Dria SDK is available on PyPI. You can install it with:

pip install dria

It’s recommended to use a virtual environment (e.g., virtualenv or conda) to avoid version conflicts with other packages.


Quick Start

Here’s a minimal example to get you started with Dria:

import asyncio
from dria import Prompt, DatasetGenerator, DriaDataset, Model
from pydantic import BaseModel, Field

# 1. Define schema
class Tweet(BaseModel):
    topic: str = Field(..., title="Topic")
    tweet: str = Field(..., title="Tweet")

# 2. Create a dataset
dataset = DriaDataset(name="tweet_test", description="A dataset of tweets!", schema=Tweet)

# 3. Prepare instructions
instructions = [
    {"topic": "BadBadNotGood"},
    {"topic": "Decentralized Synthetic Data"}
]

# 4. Create a Prompt
prompter = Prompt(prompt="Write a tweet about {{topic}}", schema=Tweet)

# 5. Generate data
generator = DatasetGenerator(dataset=dataset)

asyncio.run(
    generator.generate(
        instructions=instructions,
        singletons=prompter,
        models=Model.GPT4O
    )
)

# Convert to Pandas
df = dataset.to_pandas()
print(df)

Output:

                         topic                                              tweet
0                BadBadNotGood  🎶 Thrilled to have discovered #BadBadNotGood! ...
1  Decentralized Synthetic Data  Exploring the future of #AI with decentralized...

Usage

1. Define Your Dataset Schema

Use Pydantic models to define the structure of your synthetic data.
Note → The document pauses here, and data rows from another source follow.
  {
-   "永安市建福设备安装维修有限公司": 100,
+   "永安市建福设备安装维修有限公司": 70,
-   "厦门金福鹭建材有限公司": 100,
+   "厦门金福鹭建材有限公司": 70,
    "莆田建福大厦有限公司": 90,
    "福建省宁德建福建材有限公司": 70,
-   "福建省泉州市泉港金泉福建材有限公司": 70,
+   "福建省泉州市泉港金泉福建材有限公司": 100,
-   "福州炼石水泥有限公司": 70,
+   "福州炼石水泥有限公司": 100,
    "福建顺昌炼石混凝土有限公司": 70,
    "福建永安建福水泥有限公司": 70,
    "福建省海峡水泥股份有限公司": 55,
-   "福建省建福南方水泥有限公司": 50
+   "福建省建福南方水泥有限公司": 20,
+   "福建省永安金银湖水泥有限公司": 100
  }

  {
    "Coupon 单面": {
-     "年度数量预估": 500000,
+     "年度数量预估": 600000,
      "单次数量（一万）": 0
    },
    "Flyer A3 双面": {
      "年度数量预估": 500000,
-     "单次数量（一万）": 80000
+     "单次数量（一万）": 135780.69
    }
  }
For example:

from pydantic import BaseModel, Field

class Tweet(BaseModel):
    topic: str = Field(..., title="Topic")
    tweet: str = Field(..., title="Tweet")

2. Create a Dataset

Instantiate a DriaDataset by specifying its name, description, and the Pydantic schema:

from dria import DriaDataset

dataset = DriaDataset(name="tweet_test", description="A dataset of tweets!", schema=Tweet)

3. Write a Prompt

Use Prompt objects to define how to generate data from an instruction. You can reference fields using double-curly braces:

from dria import Prompt

prompter = Prompt(
    prompt="Write a tweet about {{topic}}",
    schema=Tweet
)

4. Generate Synthetic Data

Create a DatasetGenerator and call generate:

from dria import DatasetGenerator, Model

generator = DatasetGenerator(dataset=dataset)
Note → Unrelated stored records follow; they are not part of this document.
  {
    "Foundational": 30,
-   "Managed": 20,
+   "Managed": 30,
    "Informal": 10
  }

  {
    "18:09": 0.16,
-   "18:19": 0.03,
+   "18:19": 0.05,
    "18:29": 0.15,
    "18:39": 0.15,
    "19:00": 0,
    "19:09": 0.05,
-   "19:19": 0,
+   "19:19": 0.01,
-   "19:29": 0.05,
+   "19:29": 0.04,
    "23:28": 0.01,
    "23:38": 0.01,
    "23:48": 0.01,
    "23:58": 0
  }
instructions = [{"topic": "Cats"}, {"topic": "Dogs"}]

await generator.generate(
    instructions=instructions,
    singletons=prompter,
    models=Model.GPT4O  # Example model
)
  • instructions: A list of dictionaries, each used to fill the placeholders in your Prompt.
  • singletons: A single prompt (or list of prompts) that is applied to all instructions.
  • models: The model or list of models you want to use.

5. Convert to Pandas

Finally, convert your generated dataset to a Pandas DataFrame:

import pandas as pd

df = dataset.to_pandas()
print(df)

Dria supports a wide range of data type exports. You can see the full list here. You will need to have some tokens in your balance, which will be approved automatically if required by the register command.


Advanced Usage

Available Models

Dria supports a wide range of models from OpenAI, Gemini, Ollama, and more. You can see the full list here.

Writing Workflows and Custom Pipelines

Dria allows you to write custom workflows and pipelines using the Workflow class. You can see an example of this here.

Structured Outputs

Dria allows you to define custom schemas for your outputs using Pydantic. This allows you to generate highly structured data that can be used for a wide range of applications.
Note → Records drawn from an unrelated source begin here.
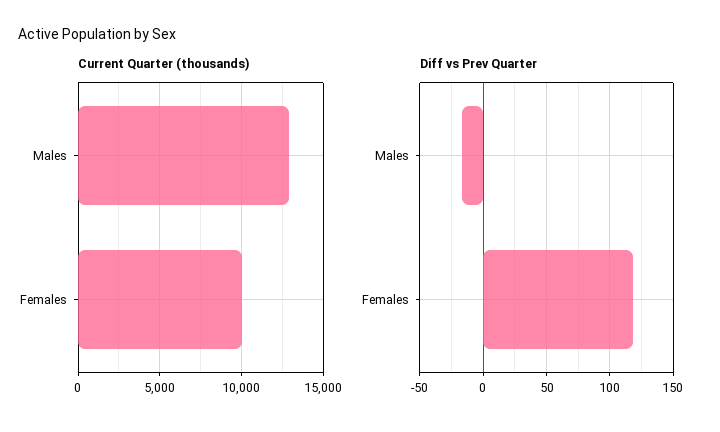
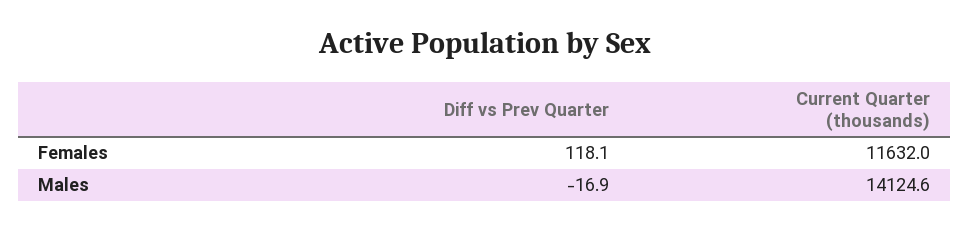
  {
    "Current Quarter (thousands)": {
-     "Males": 13000,
+     "Males": 14124.6,
-     "Females": 10000
+     "Females": 11632
    },
    "Diff vs Prev Quarter": {
      "Males": -16.9,
      "Females": 118.1
    }
  }

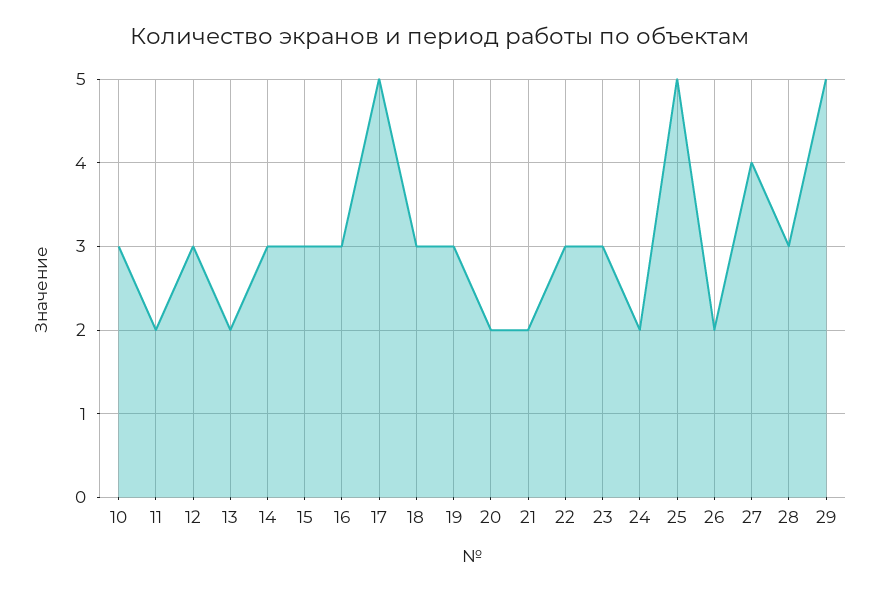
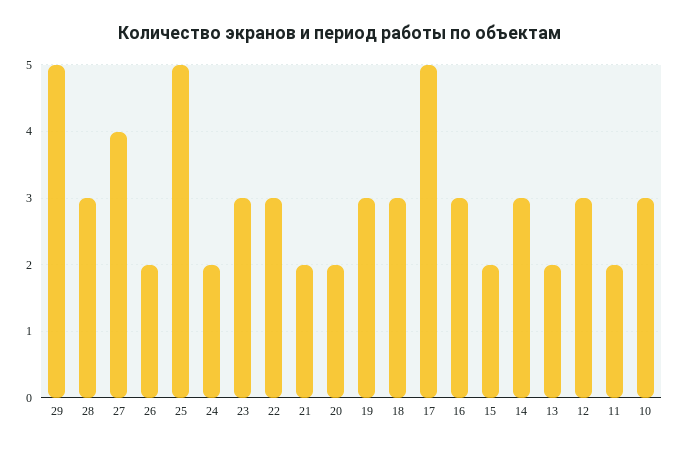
  {
    "10": 3,
    "11": 2,
    "12": 3,
    "13": 2,
    "14": 3,
-   "15": 3,
+   "15": 2,
    "16": 3,
    "17": 5,
    "18": 3,
    "19": 3,
    "20": 2,
    "21": 2,
    "22": 3,
    "23": 3,
    "24": 2,
    "25": 5,
    "26": 2,
    "27": 4,
    "28": 3,
    "29": 5
  }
You can see an example of this here.

Parallelization & Offloading

Because Dria tasks can be dispatched to a distributed network of agents, you can leverage massive parallelization without owning any GPUs. This is especially helpful for large-scale data generation tasks:

  • Avoid timeouts or rate limits by distributing tasks.
  • Scale to thousands or millions of records quickly.

Contributing

Contributions are more than welcome! To get started:

  1. Fork the repository on GitHub.
  2. Clone your fork locally and create a new branch for your feature or fix.
  3. Install dependencies in a virtual environment:
    poetry install
  4. Make Changes and Test them thoroughly.
  5. Submit a Pull Request describing your changes.

We value all contributions—from bug reports and suggestions to feature implementations.


License

This project is licensed under the MIT License. Feel free to use it in your personal or commercial projects.